Sobre la producción

Fidelidad a la obra y realismo escrupuloso

A finales del siglo XIX, y en plena sintonía con otros movimientos de la época, como el naturalismo, que marcaba una nueva etapa para la novela, la ópera también entró en una fase realista. Como la fotografía o la crónica periodística, una obra lírica tenía que ser el reflejo de la verdad, para así comprender la naturaleza humana y el espíritu del tiempo, una intención que Ruggero Leoncavallo resumió, en boca del «Prólogo» de su ópera I pagliacci, con esa expresión tan afortunada que dice que «el autor ha intentado capturar un retazo de la vida». El verismo en la ópera, pues, consiste en estudiar en la distancia la vida de los demás, sin interferir, como observando por un agujero a través de la pared.
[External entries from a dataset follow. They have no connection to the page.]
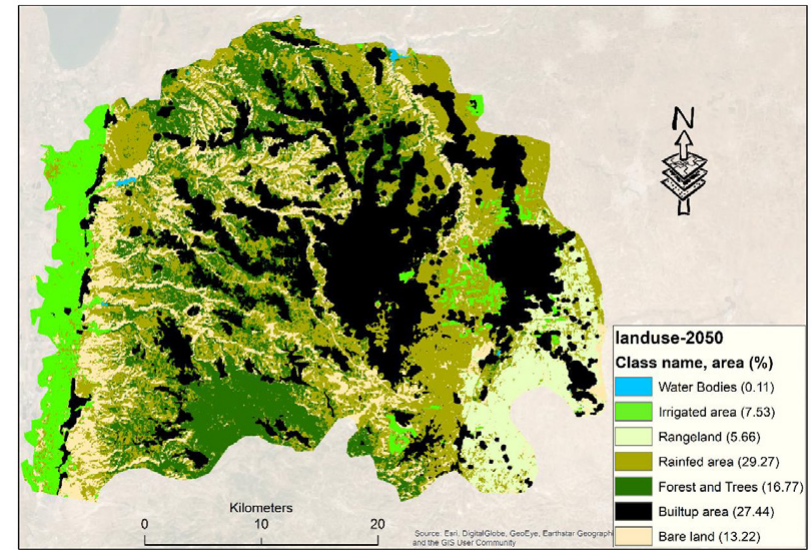
Fig. 4b: Predicted LULC changes in Irbid governorate for 2050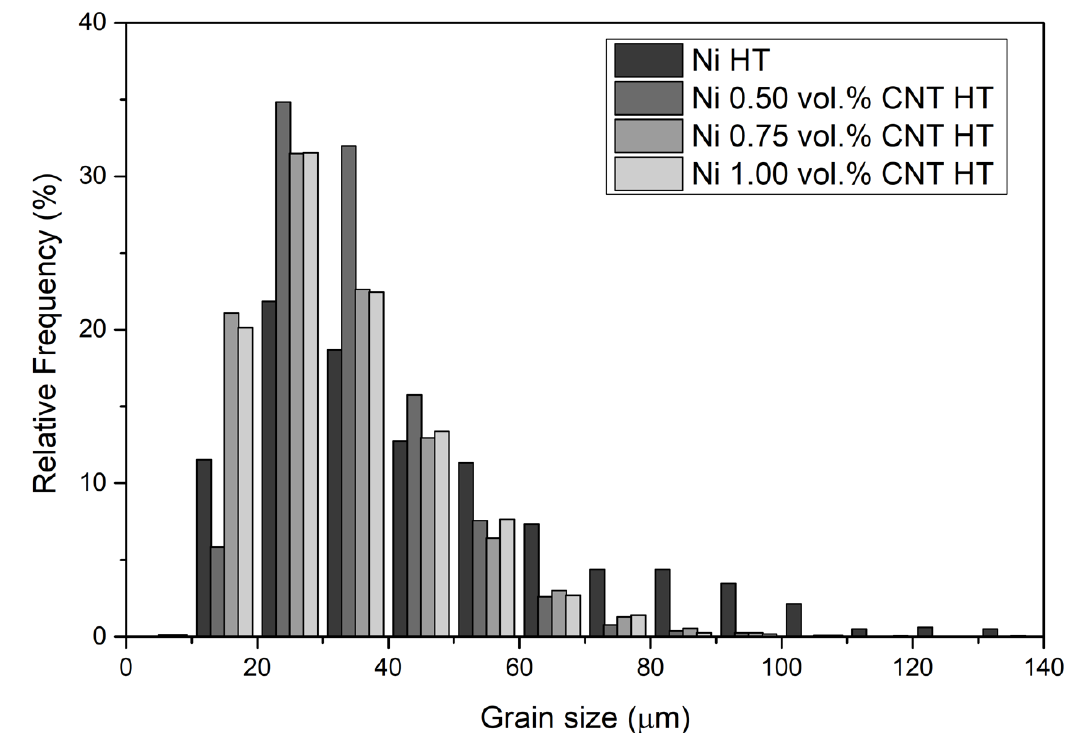
Figure 4. Grain size distributions of Ni and nanocomposites produced with 0.50, 0.75, and 1.00 vol.% of CNT heat-treated (HT) at 1100 °C for 30 min.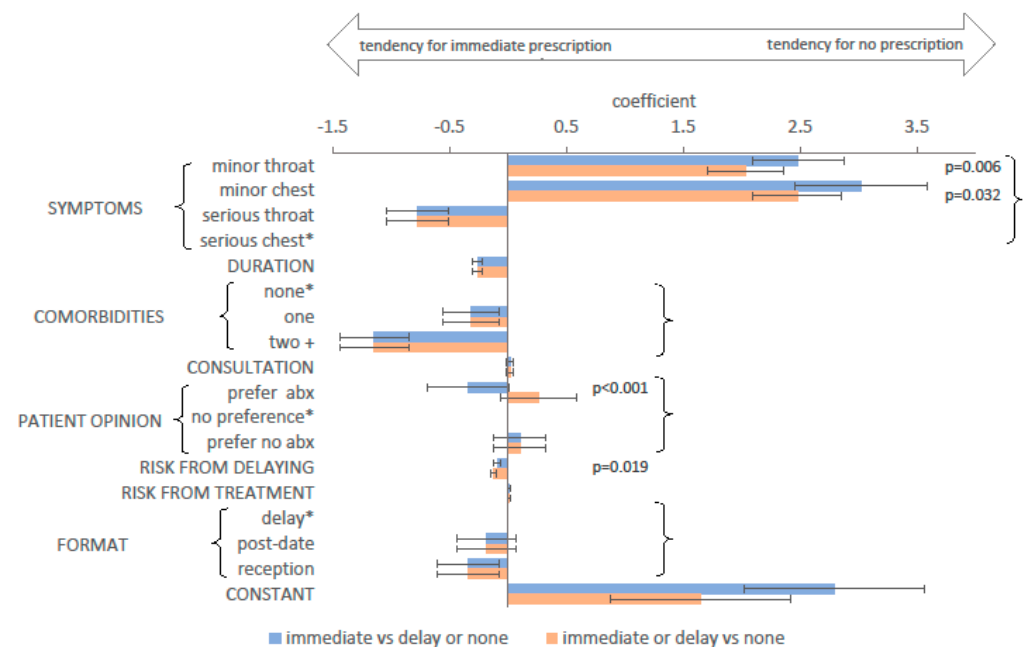
Figure 3. Coe ffi cients for the ordered logistic regression model. Symptoms descriptions: minor throat—sore throat and swollen glands; minor chest—chesty cough and runny nose; serious throat—sore throat, swollen glands and fever; serious chest—chesty cough, fever and pain on breathing. * Reference level for categorical variables. p -values are shown where the coe ffi cients di ff ered ( p < 0.05) between the choice to give an immediate prescription, and the choice to prescribe at all. For all other attributes and levels, the p -value for this di ff erence was greater than 0.05, and the coe ffi cients were constrained to be equal in the model. Bars indicate 95% confidence intervals. Abbreviations: abx—antibiotics.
            Puccini también participó del entusiasmo verista, y La bohème es su ópera que con mayor convicción mostraría la realidad del mundo sin fantasías ni final feliz. Pronto se cumplirá un siglo desde la muerte del compositor, y La bohème –ópera que inicialmente fue recibida con tibieza– ha cosechado tal éxito que nunca ha dejado de representarse, a veces con un escrupuloso respeto al libreto, pero en ocasiones bajo licencias modernizadoras, abstractas o incluso disparatadas. Para un director de escena, esa primera decisión es la más importante: ¿hay que atenerse al libreto, que es lo lógico y lo cómodo, o hay margen para reinterpretar la historia de esos jóvenes bohemios en París, consumidos por el frío, el hambre, la enfermedad y el amor, con un enfoque original?
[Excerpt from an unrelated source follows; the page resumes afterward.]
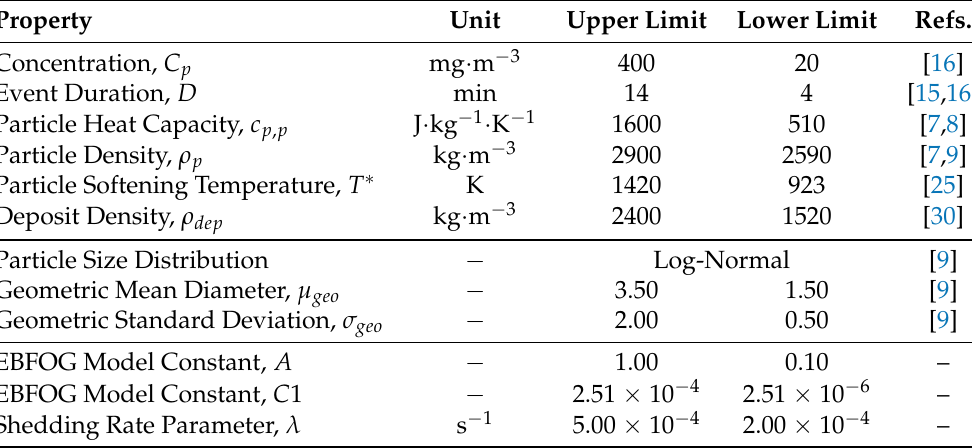
Table 2. Dust property ranges for the basaltic ash encountered during the 1985 Mount Soputan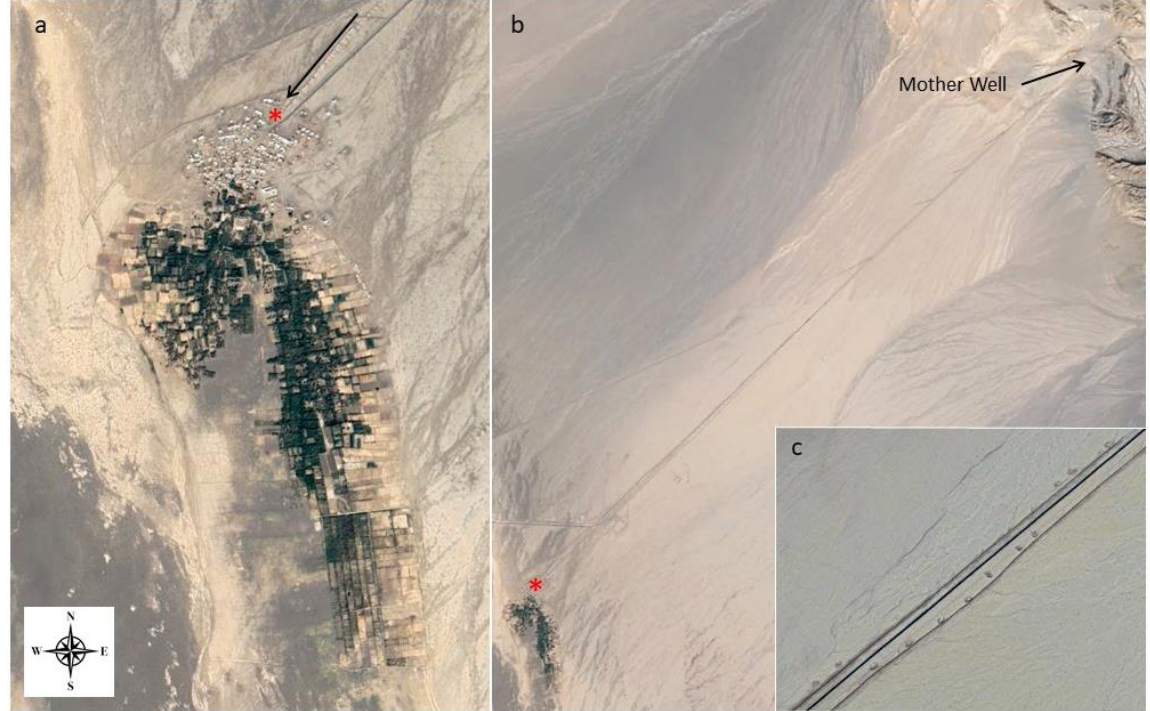
Figure 2. Google Earth images of the qanat serving the village of Deh Salm, South Khorasan Prov- ince, Iran, in late August of 2019. ( a ) View of the village and agricultural area. The arrow marks the location and trajectory of the incoming qanat, and the asterisk identifies the approximate site of the stream’s emergence at the upper edge of the settlement. Fields, many of them green, lie be- low the populated area. ( b ) Overview of the landscape above the qanat. The approximate site of the mother well is indicated by the arrow, and the exit area of the stream, as in ( a ), by an asterisk. ( c ). Enlargement of a segment of the qanat between the mother well and the settlement, showing the shaft openings and spoil heaps flanking a roadway that parallels the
            En su producción estrenada en 2016 en el Teatro Reggio de Turín –el mismo donde la ópera se representó por primera vez en 1896–, Àlex Ollé tomó una decisión radical: la mejor manera de abordar La bohème no era forzando la abstracción o el maximalismo tecnológico, dos recursos que forman parte de su estilo, sino regresando a la crudeza de su naturalismo, incluso al texto de origen en el que se basa el libreto, la novela Escenas de la vida bohemia (1851), de Henri Murger. Su Bohème, pues, aunque tiene detalles actuales –el poeta Rodolfo posee un ordenador portátil, por ejemplo–, no desatiende ni el fondo del paisaje ni de la historia. Aquí está lo obligatorio: un paseo por el corazón de la miseria y el invierno, un descenso a los barrios bajos de París, donde se sitúa la buhardilla que comparten Rodolfo, Marcello, Schaunard y Colline, y el precio que se paga por la libertad; fiel a la letra y al espíritu de la obra, Ollé propone una versión en la que se recrea el ambiente miserable aunque ilusionado del París bohemio, y su contraste con el lujo de la ciudad rica que se reúne para cenar en el moderno café Momus. Como consecuencia de ello, el desarrollo de la obra presta una gran atención al detalle. En La bohème, de forma especial en el primer acto, hay acciones que suceden fuera del salón de Rodolfo y Marcello: Ollé opta por ampliar el espacio, abrir el plano y mostrar también los pisos superiores, la puerta de entrada, la calle. Así, París se abre y se muestra más completo, más perfilado y más natural. Más realista, por tanto.

En ese marco definido, cada progreso argumental, cada matiz de diálogo, cada expresión gestual añade más significado a la historia y consigue lo preciso para una obra maestra como La bohème: una perfecta integración de libreto y partitura que hace que la música, también, brille con una luz intensa, hasta el punto de recuperar esa emoción lejana de la primera vez, cuando conocimos la historia y nos enamoramos con su música.